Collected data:

═══

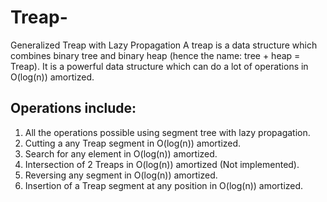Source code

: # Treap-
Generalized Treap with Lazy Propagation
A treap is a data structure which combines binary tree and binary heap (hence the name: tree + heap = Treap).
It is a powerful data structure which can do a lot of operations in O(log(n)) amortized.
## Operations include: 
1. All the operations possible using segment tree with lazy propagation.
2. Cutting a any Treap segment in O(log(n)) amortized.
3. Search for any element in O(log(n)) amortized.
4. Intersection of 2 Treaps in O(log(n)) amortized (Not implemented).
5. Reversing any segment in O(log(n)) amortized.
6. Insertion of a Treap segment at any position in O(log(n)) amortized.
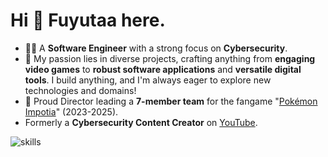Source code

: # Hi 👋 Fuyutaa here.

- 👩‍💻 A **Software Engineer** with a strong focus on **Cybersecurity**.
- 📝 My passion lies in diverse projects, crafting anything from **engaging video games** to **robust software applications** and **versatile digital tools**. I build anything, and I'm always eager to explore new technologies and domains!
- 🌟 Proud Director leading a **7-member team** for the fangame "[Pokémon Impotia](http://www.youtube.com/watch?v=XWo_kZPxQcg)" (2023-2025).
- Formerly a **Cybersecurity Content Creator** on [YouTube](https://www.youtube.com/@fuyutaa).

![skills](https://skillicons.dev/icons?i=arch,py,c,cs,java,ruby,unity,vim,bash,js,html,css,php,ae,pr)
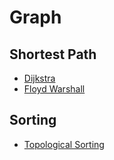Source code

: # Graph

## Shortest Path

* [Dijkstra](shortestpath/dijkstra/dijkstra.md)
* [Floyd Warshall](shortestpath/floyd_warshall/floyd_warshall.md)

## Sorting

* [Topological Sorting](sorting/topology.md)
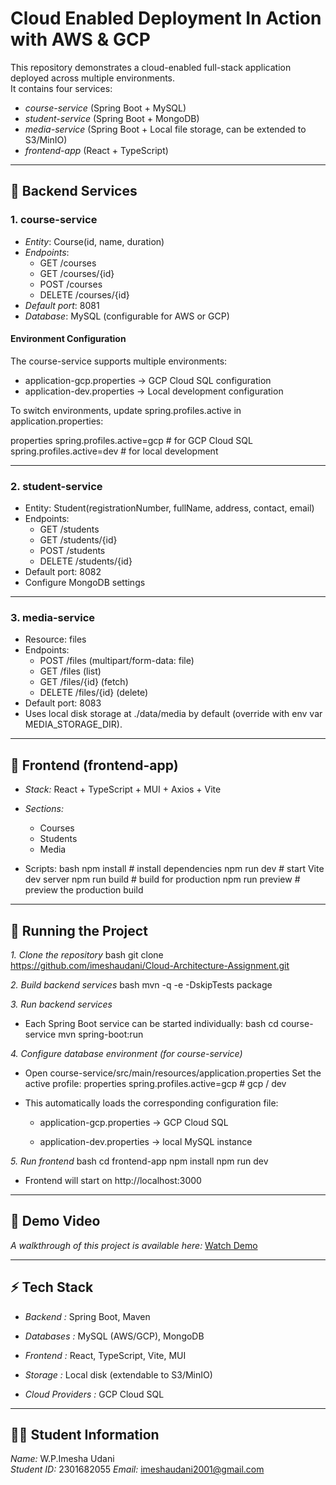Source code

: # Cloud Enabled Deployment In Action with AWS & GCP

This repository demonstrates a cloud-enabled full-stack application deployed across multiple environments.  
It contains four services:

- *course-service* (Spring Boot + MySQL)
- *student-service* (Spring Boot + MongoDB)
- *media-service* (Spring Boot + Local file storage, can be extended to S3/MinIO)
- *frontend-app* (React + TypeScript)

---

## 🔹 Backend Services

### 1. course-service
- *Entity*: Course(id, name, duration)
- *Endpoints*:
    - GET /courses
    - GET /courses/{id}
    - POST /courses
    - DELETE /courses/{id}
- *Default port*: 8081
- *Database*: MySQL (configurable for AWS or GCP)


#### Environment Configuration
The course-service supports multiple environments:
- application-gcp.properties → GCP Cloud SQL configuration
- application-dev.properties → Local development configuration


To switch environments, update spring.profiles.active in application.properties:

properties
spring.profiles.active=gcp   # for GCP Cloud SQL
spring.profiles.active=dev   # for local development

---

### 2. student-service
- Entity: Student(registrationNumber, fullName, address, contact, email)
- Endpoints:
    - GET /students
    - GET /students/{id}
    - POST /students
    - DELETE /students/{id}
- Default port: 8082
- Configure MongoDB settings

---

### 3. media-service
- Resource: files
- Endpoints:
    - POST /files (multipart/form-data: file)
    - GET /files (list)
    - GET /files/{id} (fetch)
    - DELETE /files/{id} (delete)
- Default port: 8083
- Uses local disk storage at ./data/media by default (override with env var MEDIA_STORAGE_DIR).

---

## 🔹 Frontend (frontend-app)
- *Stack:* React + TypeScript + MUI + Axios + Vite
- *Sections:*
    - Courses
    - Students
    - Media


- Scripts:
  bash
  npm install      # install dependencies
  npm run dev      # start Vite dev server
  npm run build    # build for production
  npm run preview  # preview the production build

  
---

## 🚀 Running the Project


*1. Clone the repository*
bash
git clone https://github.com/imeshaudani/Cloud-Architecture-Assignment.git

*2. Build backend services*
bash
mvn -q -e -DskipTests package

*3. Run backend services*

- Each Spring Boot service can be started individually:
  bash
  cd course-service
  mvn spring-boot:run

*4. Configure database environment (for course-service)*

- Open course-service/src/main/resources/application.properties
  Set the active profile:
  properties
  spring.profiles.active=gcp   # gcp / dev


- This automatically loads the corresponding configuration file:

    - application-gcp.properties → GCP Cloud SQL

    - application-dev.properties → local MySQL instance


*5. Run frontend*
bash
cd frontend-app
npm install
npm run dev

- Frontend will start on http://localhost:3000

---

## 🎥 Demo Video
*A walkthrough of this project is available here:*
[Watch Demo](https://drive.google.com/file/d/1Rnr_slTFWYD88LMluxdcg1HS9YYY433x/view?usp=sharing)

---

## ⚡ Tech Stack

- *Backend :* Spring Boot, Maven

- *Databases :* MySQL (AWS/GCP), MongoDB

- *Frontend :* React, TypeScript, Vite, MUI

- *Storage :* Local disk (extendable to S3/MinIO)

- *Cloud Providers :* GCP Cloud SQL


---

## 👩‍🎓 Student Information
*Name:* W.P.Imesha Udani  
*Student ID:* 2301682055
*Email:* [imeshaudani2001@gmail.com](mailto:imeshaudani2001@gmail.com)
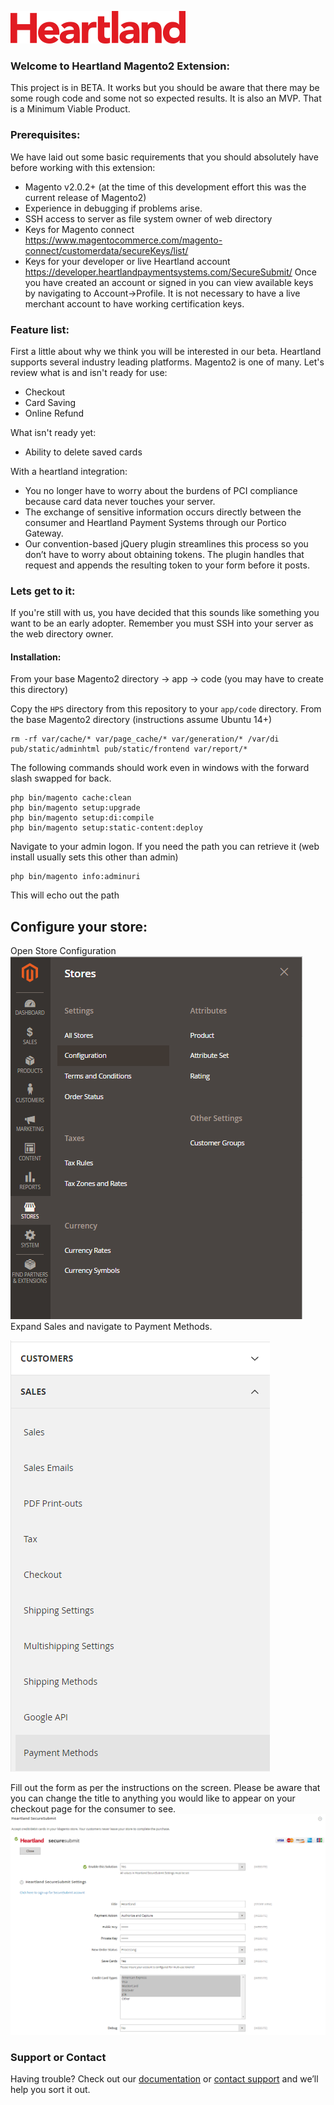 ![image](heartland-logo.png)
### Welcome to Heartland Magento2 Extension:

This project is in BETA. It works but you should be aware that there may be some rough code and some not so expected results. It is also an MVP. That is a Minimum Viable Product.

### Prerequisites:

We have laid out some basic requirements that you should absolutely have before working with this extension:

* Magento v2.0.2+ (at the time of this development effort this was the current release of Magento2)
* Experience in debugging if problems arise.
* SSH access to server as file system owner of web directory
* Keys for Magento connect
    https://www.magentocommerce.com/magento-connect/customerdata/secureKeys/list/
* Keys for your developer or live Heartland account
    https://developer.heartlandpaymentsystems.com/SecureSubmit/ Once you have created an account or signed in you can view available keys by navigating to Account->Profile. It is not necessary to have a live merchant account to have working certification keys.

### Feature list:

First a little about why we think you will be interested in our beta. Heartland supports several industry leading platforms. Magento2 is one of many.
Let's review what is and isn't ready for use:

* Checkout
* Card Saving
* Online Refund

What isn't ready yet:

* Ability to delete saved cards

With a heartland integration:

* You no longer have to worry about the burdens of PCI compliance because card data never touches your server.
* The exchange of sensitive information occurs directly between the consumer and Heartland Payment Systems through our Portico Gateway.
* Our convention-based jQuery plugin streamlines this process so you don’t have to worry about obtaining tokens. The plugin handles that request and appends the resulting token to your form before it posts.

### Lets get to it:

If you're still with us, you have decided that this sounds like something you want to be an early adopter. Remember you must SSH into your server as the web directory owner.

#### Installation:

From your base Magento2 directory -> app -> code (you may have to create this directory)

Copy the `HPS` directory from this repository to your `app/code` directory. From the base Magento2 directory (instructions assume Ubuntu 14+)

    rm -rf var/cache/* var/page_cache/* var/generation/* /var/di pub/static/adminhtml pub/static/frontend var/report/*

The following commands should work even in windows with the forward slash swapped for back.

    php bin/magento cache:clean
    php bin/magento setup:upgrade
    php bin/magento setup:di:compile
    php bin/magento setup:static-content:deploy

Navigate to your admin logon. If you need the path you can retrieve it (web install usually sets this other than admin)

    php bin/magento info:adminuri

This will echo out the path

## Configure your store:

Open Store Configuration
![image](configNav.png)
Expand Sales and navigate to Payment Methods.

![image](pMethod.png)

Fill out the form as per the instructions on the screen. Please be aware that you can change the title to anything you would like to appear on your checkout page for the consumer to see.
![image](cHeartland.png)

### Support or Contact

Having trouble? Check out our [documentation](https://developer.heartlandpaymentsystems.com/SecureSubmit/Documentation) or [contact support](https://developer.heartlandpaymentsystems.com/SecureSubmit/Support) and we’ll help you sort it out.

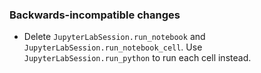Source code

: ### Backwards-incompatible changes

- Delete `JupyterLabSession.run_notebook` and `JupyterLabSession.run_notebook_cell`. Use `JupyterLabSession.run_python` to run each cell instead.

═══

Rewrite the data above, changing every "amortized" to "expected" and keeping everything else unchanged. Omit the pictures.

Source code

: # Treap-
Generalized Treap with Lazy Propagation
A treap is a data structure which combines binary tree and binary heap (hence the name: tree + heap = Treap).
It is a powerful data structure which can do a lot of operations in O(log(n)) expected.
## Operations include: 
1. All the operations possible using segment tree with lazy propagation.
2. Cutting a any Treap segment in O(log(n)) expected.
3. Search for any element in O(log(n)) expected.
4. Intersection of 2 Treaps in O(log(n)) expected (Not implemented).
5. Reversing any segment in O(log(n)) expected.
6. Insertion of a Treap segment at any position in O(log(n)) expected.
Source code

: # Hi 👋 Fuyutaa here.

- 👩‍💻 A **Software Engineer** with a strong focus on **Cybersecurity**.
- 📝 My passion lies in diverse projects, crafting anything from **engaging video games** to **robust software applications** and **versatile digital tools**. I build anything, and I'm always eager to explore new technologies and domains!
- 🌟 Proud Director leading a **7-member team** for the fangame "[Pokémon Impotia](http://www.youtube.com/watch?v=XWo_kZPxQcg)" (2023-2025).
- Formerly a **Cybersecurity Content Creator** on [YouTube](https://www.youtube.com/@fuyutaa).

![skills](https://skillicons.dev/icons?i=arch,py,c,cs,java,ruby,unity,vim,bash,js,html,css,php,ae,pr)
Source code

: # Graph

## Shortest Path

* [Dijkstra](shortestpath/dijkstra/dijkstra.md)
* [Floyd Warshall](shortestpath/floyd_warshall/floyd_warshall.md)

## Sorting

* [Topological Sorting](sorting/topology.md)
Source code

: # Cloud Enabled Deployment In Action with AWS & GCP

This repository demonstrates a cloud-enabled full-stack application deployed across multiple environments.  
It contains four services:

- *course-service* (Spring Boot + MySQL)
- *student-service* (Spring Boot + MongoDB)
- *media-service* (Spring Boot + Local file storage, can be extended to S3/MinIO)
- *frontend-app* (React + TypeScript)

---

## 🔹 Backend Services

### 1. course-service
- *Entity*: Course(id, name, duration)
- *Endpoints*:
    - GET /courses
    - GET /courses/{id}
    - POST /courses
    - DELETE /courses/{id}
- *Default port*: 8081
- *Database*: MySQL (configurable for AWS or GCP)


#### Environment Configuration
The course-service supports multiple environments:
- application-gcp.properties → GCP Cloud SQL configuration
- application-dev.properties → Local development configuration


To switch environments, update spring.profiles.active in application.properties:

properties
spring.profiles.active=gcp   # for GCP Cloud SQL
spring.profiles.active=dev   # for local development

---

### 2. student-service
- Entity: Student(registrationNumber, fullName, address, contact, email)
- Endpoints:
    - GET /students
    - GET /students/{id}
    - POST /students
    - DELETE /students/{id}
- Default port: 8082
- Configure MongoDB settings

---

### 3. media-service
- Resource: files
- Endpoints:
    - POST /files (multipart/form-data: file)
    - GET /files (list)
    - GET /files/{id} (fetch)
    - DELETE /files/{id} (delete)
- Default port: 8083
- Uses local disk storage at ./data/media by default (override with env var MEDIA_STORAGE_DIR).

---

## 🔹 Frontend (frontend-app)
- *Stack:* React + TypeScript + MUI + Axios + Vite
- *Sections:*
    - Courses
    - Students
    - Media


- Scripts:
  bash
  npm install      # install dependencies
  npm run dev      # start Vite dev server
  npm run build    # build for production
  npm run preview  # preview the production build

  
---

## 🚀 Running the Project


*1. Clone the repository*
bash
git clone https://github.com/imeshaudani/Cloud-Architecture-Assignment.git

*2. Build backend services*
bash
mvn -q -e -DskipTests package

*3. Run backend services*

- Each Spring Boot service can be started individually:
  bash
  cd course-service
  mvn spring-boot:run

*4. Configure database environment (for course-service)*

- Open course-service/src/main/resources/application.properties
  Set the active profile:
  properties
  spring.profiles.active=gcp   # gcp / dev


- This automatically loads the corresponding configuration file:

    - application-gcp.properties → GCP Cloud SQL

    - application-dev.properties → local MySQL instance


*5. Run frontend*
bash
cd frontend-app
npm install
npm run dev

- Frontend will start on http://localhost:3000

---

## 🎥 Demo Video
*A walkthrough of this project is available here:*
[Watch Demo](https://drive.google.com/file/d/1Rnr_slTFWYD88LMluxdcg1HS9YYY433x/view?usp=sharing)

---

## ⚡ Tech Stack

- *Backend :* Spring Boot, Maven

- *Databases :* MySQL (AWS/GCP), MongoDB

- *Frontend :* React, TypeScript, Vite, MUI

- *Storage :* Local disk (extendable to S3/MinIO)

- *Cloud Providers :* GCP Cloud SQL


---

## 👩‍🎓 Student Information
*Name:* W.P.Imesha Udani  
*Student ID:* 2301682055
*Email:* [imeshaudani2001@gmail.com](mailto:imeshaudani2001@gmail.com)
 ![image](heartland-logo.png)
### Welcome to Heartland Magento2 Extension:

This project is in BETA. It works but you should be aware that there may be some rough code and some not so expected results. It is also an MVP. That is a Minimum Viable Product.

### Prerequisites:

We have laid out some basic requirements that you should absolutely have before working with this extension:

* Magento v2.0.2+ (at the time of this development effort this was the current release of Magento2)
* Experience in debugging if problems arise.
* SSH access to server as file system owner of web directory
* Keys for Magento connect
    https://www.magentocommerce.com/magento-connect/customerdata/secureKeys/list/
* Keys for your developer or live Heartland account
    https://developer.heartlandpaymentsystems.com/SecureSubmit/ Once you have created an account or signed in you can view available keys by navigating to Account->Profile. It is not necessary to have a live merchant account to have working certification keys.

### Feature list:

First a little about why we think you will be interested in our beta. Heartland supports several industry leading platforms. Magento2 is one of many.
Let's review what is and isn't ready for use:

* Checkout
* Card Saving
* Online Refund

What isn't ready yet:

* Ability to delete saved cards

With a heartland integration:

* You no longer have to worry about the burdens of PCI compliance because card data never touches your server.
* The exchange of sensitive information occurs directly between the consumer and Heartland Payment Systems through our Portico Gateway.
* Our convention-based jQuery plugin streamlines this process so you don’t have to worry about obtaining tokens. The plugin handles that request and appends the resulting token to your form before it posts.

### Lets get to it:

If you're still with us, you have decided that this sounds like something you want to be an early adopter. Remember you must SSH into your server as the web directory owner.

#### Installation:

From your base Magento2 directory -> app -> code (you may have to create this directory)

Copy the `HPS` directory from this repository to your `app/code` directory. From the base Magento2 directory (instructions assume Ubuntu 14+)

    rm -rf var/cache/* var/page_cache/* var/generation/* /var/di pub/static/adminhtml pub/static/frontend var/report/*

The following commands should work even in windows with the forward slash swapped for back.

    php bin/magento cache:clean
    php bin/magento setup:upgrade
    php bin/magento setup:di:compile
    php bin/magento setup:static-content:deploy

Navigate to your admin logon. If you need the path you can retrieve it (web install usually sets this other than admin)

    php bin/magento info:adminuri

This will echo out the path

## Configure your store:

Open Store Configuration
![image](configNav.png)
Expand Sales and navigate to Payment Methods.

![image](pMethod.png)

Fill out the form as per the instructions on the screen. Please be aware that you can change the title to anything you would like to appear on your checkout page for the consumer to see.
![image](cHeartland.png)

### Support or Contact

Having trouble? Check out our [documentation](https://developer.heartlandpaymentsystems.com/SecureSubmit/Documentation) or [contact support](https://developer.heartlandpaymentsystems.com/SecureSubmit/Support) and we’ll help you sort it out.

Source code

: ### Backwards-incompatible changes

- Delete `JupyterLabSession.run_notebook` and `JupyterLabSession.run_notebook_cell`. Use `JupyterLabSession.run_python` to run each cell instead.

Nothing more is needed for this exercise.